As previously described [11] COX-1 expression remained low in all the samples of our study, in comparison with COX-2. COX-2 expression clearly increased after long-term malaria active infection (CI) of the placenta. Consistent with previous reports [3], chronic infection was associated with a macrophage infiltration of the placenta, which correlated with COX-2 over-expression. In placenta COX-2 was mainly detected in macrophages, vascular lymphocytes and fibroblasts [16], which can explain this correlation. These data indicate that low amount of pigment was associated with the highest levels of COX-2 and IL-10 transcripts, whereas, high amount of HZ was associated with a lower COX-2 expression. In the same line, women with high amount of HZ had babies with lower birth weights and lower level of haemoglobin. This is in line with data showing inhibition of intervillous blood mononuclear cells (IVBMCs) charged in HZ and in particular suppression of PGE2, TNF, and IL-10 secretion [33, 34]. This phagocytosis of haemozoin was reported i) to enhance matrix metalloproteinase-9 activity and TNF production in human monocytes [35, 36], and ii) to reduce immune response by an activation of a Toll-like receptor 9 mediates mechanism [37]. Overall a low charge in HZ could be a signal to attract macrophages and stimulates cells whereas a high charge could inhibit them.

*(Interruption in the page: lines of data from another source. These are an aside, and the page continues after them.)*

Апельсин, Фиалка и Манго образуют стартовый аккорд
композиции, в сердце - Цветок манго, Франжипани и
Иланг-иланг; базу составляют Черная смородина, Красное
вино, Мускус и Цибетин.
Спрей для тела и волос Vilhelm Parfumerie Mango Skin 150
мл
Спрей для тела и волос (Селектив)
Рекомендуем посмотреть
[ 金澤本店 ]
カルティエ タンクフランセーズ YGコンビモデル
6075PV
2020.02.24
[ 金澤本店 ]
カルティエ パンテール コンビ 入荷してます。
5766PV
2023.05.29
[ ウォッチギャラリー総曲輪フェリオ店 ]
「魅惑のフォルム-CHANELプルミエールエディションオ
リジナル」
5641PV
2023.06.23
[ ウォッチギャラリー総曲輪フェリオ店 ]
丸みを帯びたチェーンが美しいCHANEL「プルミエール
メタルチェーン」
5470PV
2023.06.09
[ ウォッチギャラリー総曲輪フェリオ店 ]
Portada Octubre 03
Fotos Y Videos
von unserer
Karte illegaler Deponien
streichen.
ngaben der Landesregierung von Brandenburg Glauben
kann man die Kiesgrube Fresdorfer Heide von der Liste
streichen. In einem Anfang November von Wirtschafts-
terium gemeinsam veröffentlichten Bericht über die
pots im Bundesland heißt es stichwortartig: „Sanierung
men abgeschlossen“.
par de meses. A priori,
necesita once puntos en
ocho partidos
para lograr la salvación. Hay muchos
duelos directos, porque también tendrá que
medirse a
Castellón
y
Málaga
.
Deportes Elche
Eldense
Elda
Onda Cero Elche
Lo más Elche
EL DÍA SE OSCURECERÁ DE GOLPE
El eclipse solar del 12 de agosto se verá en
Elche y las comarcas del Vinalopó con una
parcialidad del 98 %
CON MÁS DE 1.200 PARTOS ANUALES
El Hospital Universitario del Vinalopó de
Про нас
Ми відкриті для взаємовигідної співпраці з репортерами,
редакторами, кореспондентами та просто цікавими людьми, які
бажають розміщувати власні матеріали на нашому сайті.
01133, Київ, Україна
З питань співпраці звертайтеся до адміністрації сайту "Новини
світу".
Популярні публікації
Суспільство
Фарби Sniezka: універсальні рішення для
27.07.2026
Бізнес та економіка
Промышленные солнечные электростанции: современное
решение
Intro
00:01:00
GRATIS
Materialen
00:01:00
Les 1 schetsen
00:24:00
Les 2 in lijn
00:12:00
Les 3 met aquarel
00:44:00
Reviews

All these data are consistent with an inflammatory process [3, 38]. However, COX-2 (unrelated to the term of the pregnancy) was positively correlated with the birth weight, which supports a protective role of this process for the foetus development. Macrophages can also participate in this protective role, as well as prostacyclins secreted by chorion endothelium, which are known to induce relaxing of foetal vasculature [26]. High level of COX-2 was also previously associated with recovery from anaemia [39]. Along the same lines, IL-10 mRNA was significantly higher in infected placentas compared to uninfected ones, as previously described [40, 41]. High level of IL-10 could be deleterious, as IL-10 is known to inhibit COX-2 expression in preterm human placenta [42] and secretion of inflammatory cytokines by monocytes [43]. It was also associated with high parasitaemia, severe anaemia and a low level of COX-2 in PBMC [8, 22].

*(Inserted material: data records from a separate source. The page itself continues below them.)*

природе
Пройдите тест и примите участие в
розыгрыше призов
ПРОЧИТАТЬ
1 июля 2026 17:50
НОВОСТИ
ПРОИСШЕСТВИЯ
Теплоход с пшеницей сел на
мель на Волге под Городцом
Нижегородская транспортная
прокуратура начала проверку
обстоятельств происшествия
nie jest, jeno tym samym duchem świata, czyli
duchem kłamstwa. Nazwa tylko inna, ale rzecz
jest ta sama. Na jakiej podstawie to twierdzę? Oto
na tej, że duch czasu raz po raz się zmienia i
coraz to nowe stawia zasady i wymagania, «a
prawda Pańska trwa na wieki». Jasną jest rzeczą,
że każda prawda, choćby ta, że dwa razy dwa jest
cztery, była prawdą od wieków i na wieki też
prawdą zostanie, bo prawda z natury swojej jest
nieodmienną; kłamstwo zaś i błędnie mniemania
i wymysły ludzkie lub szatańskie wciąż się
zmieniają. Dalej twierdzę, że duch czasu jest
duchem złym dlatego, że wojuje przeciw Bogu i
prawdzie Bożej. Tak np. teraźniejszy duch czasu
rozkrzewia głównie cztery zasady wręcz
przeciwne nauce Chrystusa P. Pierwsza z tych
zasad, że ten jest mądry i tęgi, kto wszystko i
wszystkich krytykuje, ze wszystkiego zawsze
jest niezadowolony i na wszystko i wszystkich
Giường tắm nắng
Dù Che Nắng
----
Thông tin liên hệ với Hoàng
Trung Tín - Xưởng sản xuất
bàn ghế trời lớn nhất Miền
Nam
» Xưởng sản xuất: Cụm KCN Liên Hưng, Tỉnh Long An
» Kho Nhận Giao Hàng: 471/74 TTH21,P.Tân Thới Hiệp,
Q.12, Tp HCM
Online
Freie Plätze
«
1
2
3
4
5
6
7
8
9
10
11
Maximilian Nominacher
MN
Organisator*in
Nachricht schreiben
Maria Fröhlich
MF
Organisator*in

However this could not be relevant during PM as i) COX-2 seems mainly expressed by placenta and not by PBMC and as ii) the effect of IL10 on COX-2 and PGE2 seems to be different in preterm and in term placentas [42]. In the same line, IFN-gamma and oestrogen receptor-beta modulates COX-2 expression in human placental villous endothelial cells [44, 45] and need to be measured.

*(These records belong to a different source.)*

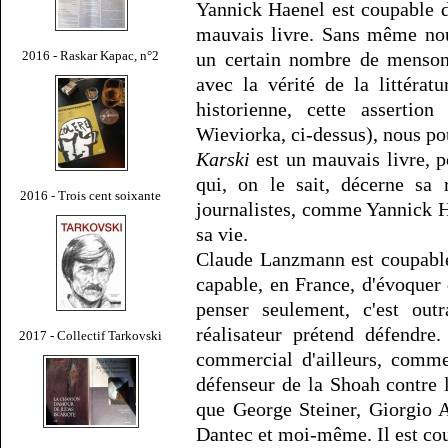
Yannick Haenel est coupable d'a
mauvais livre. Sans même nou
un certain nombre de mensong
2016 - Raskar Kapac, n°2
avec la vérité de la littérat
historienne, cette assertio
Wieviorka, ci-dessus), nous p
Karski
est un mauvais livre, po
qui, on le sait, décerne sa
2016 - Trois cent soixante
journalistes, comme Yannick Ha
sa vie.
Claude Lanzmann est coupable 
capable, en France, d'évoquer
penser seulement, c'est out
réalisateur prétend défendre
2017 - Collectif Tarkovski
commercial d'ailleurs, com
défenseur de la Shoah contre l
que George Steiner, Giorgio 
Dantec et moi-même. Il est cou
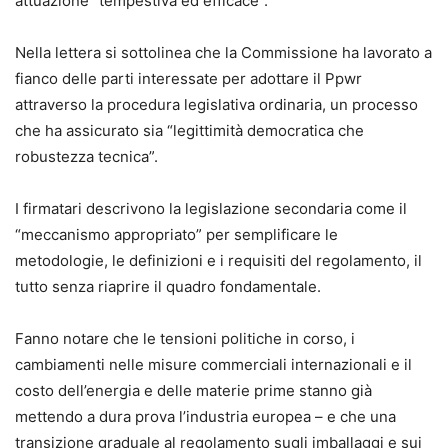
attuazione “tempestiva ed efficace”.
Nella lettera si sottolinea che la Commissione ha lavorato a
fianco delle parti interessate per adottare il Ppwr
attraverso la procedura legislativa ordinaria, un processo
che ha assicurato sia “legittimità democratica che
robustezza tecnica”.
I firmatari descrivono la legislazione secondaria come il
“meccanismo appropriato” per semplificare le
metodologie, le definizioni e i requisiti del regolamento, il
tutto senza riaprire il quadro fondamentale.
Fanno notare che le tensioni politiche in corso, i
cambiamenti nelle misure commerciali internazionali e il
costo dell’energia e delle materie prime stanno già
mettendo a dura prova l’industria europea – e che una
transizione graduale al regolamento sugli imballaggi e sui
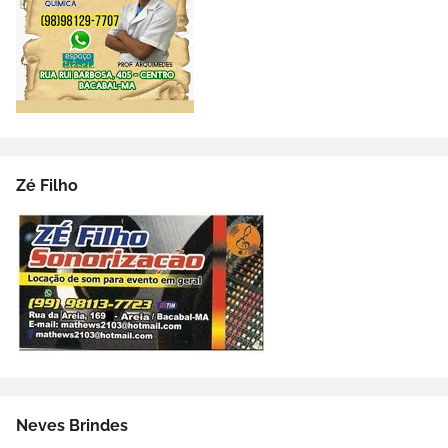
Zé Filho
Neves Brindes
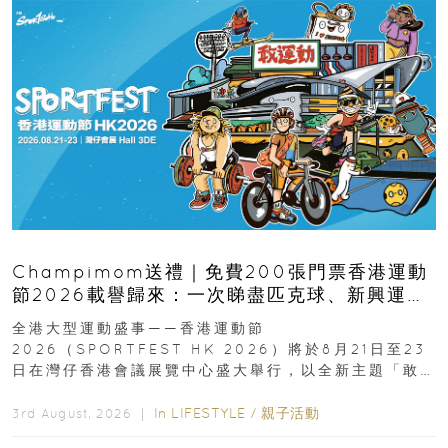
Champimom送禮｜免費200張門票香港運動
節2026載譽歸來：一次睇盡匹克球、新興運
動、街舞比賽＋逾百運動品牌展覽
全港大型運動盛事——香港運動節
2026（SPORTFEST HK 2026）將於8月21日至23
日在灣仔香港會議展覽中心盛大舉行，以全新主題「敢
運動大排檔」登場，集合...
In
LIFESTYLE
/
親子活動
3rd August, 2026 ｜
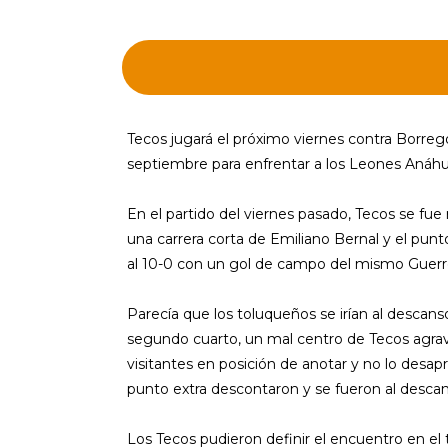
Tecos jugará el próximo viernes contra Borreg
septiembre para enfrentar a los Leones Anáh
En el partido del viernes pasado, Tecos se fu
una carrera corta de Emiliano Bernal y el punt
al 10-0 con un gol de campo del mismo Guerr
Parecía que los toluqueños se irían al descanso
segundo cuarto, un mal centro de Tecos agrava
visitantes en posición de anotar y no lo desa
punto extra descontaron y se fueron al descans
Los Tecos pudieron definir el encuentro en el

Interestingly, 15-LOX expression correlated with the presence of parasites in the intervillous space, which is consistent with study stating that 15-HETE and 15-HPETE stimulated red blood cell adhesion to endothelium [46]. However 15-LOX mRNA expression remained lower in infected samples compared to uninfected or control samples, which can exclude its role in the sequestration of parasites in the placenta.

Conclusion

In summary, this study showed that COX-2 and IL-10 are highly expressed in active PM. COX-2 correlates with macrophage infiltration and is related to a better outcome of the pregnancy with higher birth weight. All these data support the increase of COX-2 as a witness of placental defence against infection and draw attention on uncontrolled use of anti-COX2 during placental malaria.